Overloaded: the web app takes ages to load the next page. This is because, to generate the page, the web app on the neighbouring machine performs some database queries against db vm but the latter is not responding because all 4 processors are already processing some queries (or more likely, waiting behind IO, because vmware infrastructure client shows that the vm does really not spend cpu).
I used the following command line to look inside PostgreSQL real time: watch -n 0.1 "psql --host="/tmp" mydb -c \"SELECT procpid,query_start, current_query FROM pg_stat_activity WHERE datname = 'mydb' AND current_query <> '<IDLE>' ORDER BY query_start;\""
@jeremiah-peschka, Here's the explain analyze: explain.depesz.com/s/4bi What should I look from here? What are table spools?
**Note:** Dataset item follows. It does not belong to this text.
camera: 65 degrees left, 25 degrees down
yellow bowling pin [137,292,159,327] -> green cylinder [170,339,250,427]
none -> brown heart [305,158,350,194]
A table spool occurs when a database is unable to store a 'work table' in memory so it writes a temporary table to disk and then uses that for sorting and other operations. You could try increasing the work_mem for that query through SET work_mem = 10MB see this post for more. edit You don't need to worry about work mem here, it looks like your query is in memory.
Looking at the explain, there are a few problem places. If you look toward the bottom, there's an aggregate that returns 1 row but is executed nearly 700,000 times. This means whatever query is performing that aggregate is happening 700,000 times. I would try to re-write the subquery into a join on a set-based operation.